• ABOUT THIS TASK:
Print all the data that follows exactly, images excluded.

Segment Open

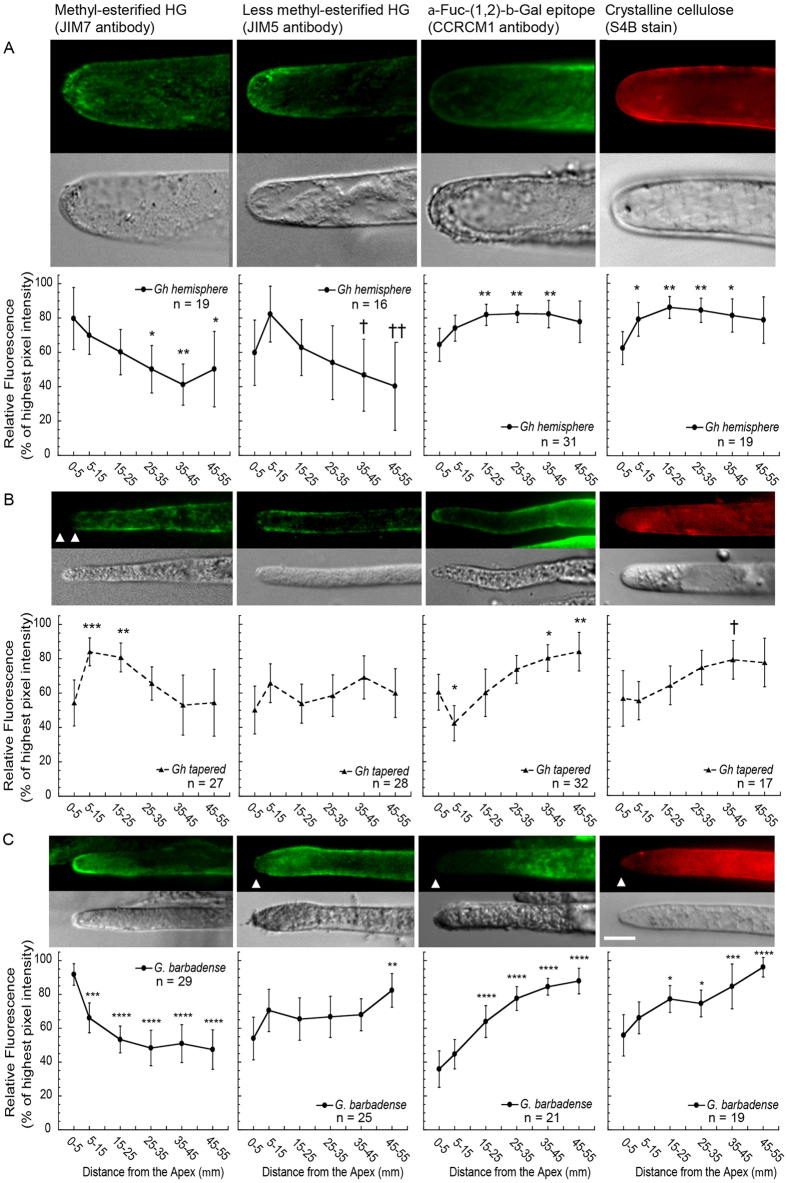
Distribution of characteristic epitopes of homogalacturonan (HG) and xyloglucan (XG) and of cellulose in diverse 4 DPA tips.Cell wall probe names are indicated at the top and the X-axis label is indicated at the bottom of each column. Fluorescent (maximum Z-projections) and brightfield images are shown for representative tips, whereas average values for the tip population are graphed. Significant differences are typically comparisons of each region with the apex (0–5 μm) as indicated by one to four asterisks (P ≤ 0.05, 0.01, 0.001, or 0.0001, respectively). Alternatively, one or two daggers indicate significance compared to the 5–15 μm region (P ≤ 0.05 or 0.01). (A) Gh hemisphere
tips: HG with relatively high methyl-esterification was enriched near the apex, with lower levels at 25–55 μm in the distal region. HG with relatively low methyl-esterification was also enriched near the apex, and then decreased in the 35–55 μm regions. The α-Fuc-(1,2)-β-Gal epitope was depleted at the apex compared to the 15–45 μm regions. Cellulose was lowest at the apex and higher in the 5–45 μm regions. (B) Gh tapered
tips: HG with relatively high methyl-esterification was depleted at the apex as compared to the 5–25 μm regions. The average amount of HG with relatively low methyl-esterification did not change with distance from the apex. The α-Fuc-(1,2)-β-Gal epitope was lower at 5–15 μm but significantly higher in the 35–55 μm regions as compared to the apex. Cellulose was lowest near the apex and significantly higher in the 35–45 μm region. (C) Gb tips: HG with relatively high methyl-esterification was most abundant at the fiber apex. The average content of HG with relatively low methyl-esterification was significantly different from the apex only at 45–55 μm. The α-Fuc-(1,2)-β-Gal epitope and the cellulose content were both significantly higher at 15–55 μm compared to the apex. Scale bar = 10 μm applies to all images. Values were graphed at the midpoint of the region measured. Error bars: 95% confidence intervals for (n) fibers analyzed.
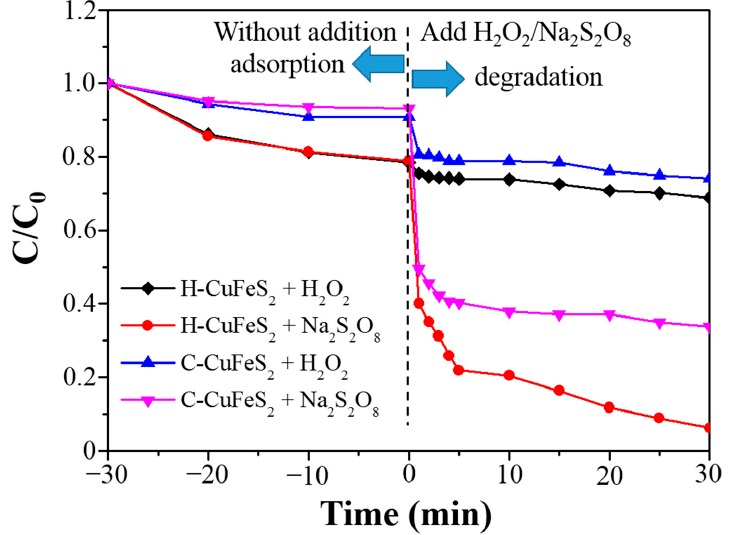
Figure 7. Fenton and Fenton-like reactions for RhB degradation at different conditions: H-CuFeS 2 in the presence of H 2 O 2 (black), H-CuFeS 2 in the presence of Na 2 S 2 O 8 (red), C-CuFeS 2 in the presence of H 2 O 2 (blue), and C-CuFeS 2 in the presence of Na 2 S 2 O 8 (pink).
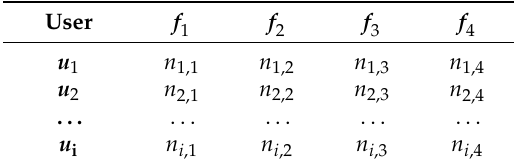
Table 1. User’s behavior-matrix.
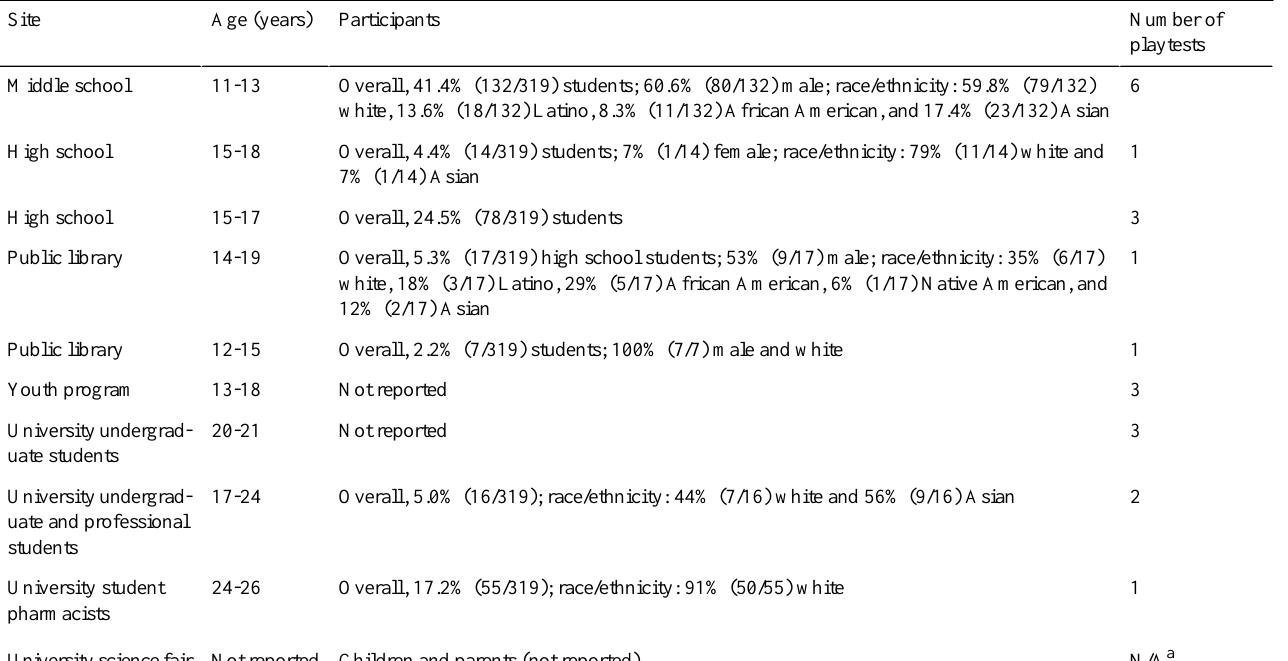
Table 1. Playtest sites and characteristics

Segment Closed

• EXERCISE RESPONSE:
Distribution of characteristic epitopes of homogalacturonan (HG) and xyloglucan (XG) and of cellulose in diverse 4 DPA tips.Cell wall probe names are indicated at the top and the X-axis label is indicated at the bottom of each column. Fluorescent (maximum Z-projections) and brightfield images are shown for representative tips, whereas average values for the tip population are graphed. Significant differences are typically comparisons of each region with the apex (0–5 μm) as indicated by one to four asterisks (P ≤ 0.05, 0.01, 0.001, or 0.0001, respectively). Alternatively, one or two daggers indicate significance compared to the 5–15 μm region (P ≤ 0.05 or 0.01). (A) Gh hemisphere
tips: HG with relatively high methyl-esterification was enriched near the apex, with lower levels at 25–55 μm in the distal region. HG with relatively low methyl-esterification was also enriched near the apex, and then decreased in the 35–55 μm regions. The α-Fuc-(1,2)-β-Gal epitope was depleted at the apex compared to the 15–45 μm regions. Cellulose was lowest at the apex and higher in the 5–45 μm regions. (B) Gh tapered
tips: HG with relatively high methyl-esterification was depleted at the apex as compared to the 5–25 μm regions. The average amount of HG with relatively low methyl-esterification did not change with distance from the apex. The α-Fuc-(1,2)-β-Gal epitope was lower at 5–15 μm but significantly higher in the 35–55 μm regions as compared to the apex. Cellulose was lowest near the apex and significantly higher in the 35–45 μm region. (C) Gb tips: HG with relatively high methyl-esterification was most abundant at the fiber apex. The average content of HG with relatively low methyl-esterification was significantly different from the apex only at 45–55 μm. The α-Fuc-(1,2)-β-Gal epitope and the cellulose content were both significantly higher at 15–55 μm compared to the apex. Scale bar = 10 μm applies to all images. Values were graphed at the midpoint of the region measured. Error bars: 95% confidence intervals for (n) fibers analyzed.
Figure 7. Fenton and Fenton-like reactions for RhB degradation at different conditions: H-CuFeS 2 in the presence of H 2 O 2 (black), H-CuFeS 2 in the presence of Na 2 S 2 O 8 (red), C-CuFeS 2 in the presence of H 2 O 2 (blue), and C-CuFeS 2 in the presence of Na 2 S 2 O 8 (pink).
Table 1. User’s behavior-matrix.
Table 1. Playtest sites and characteristics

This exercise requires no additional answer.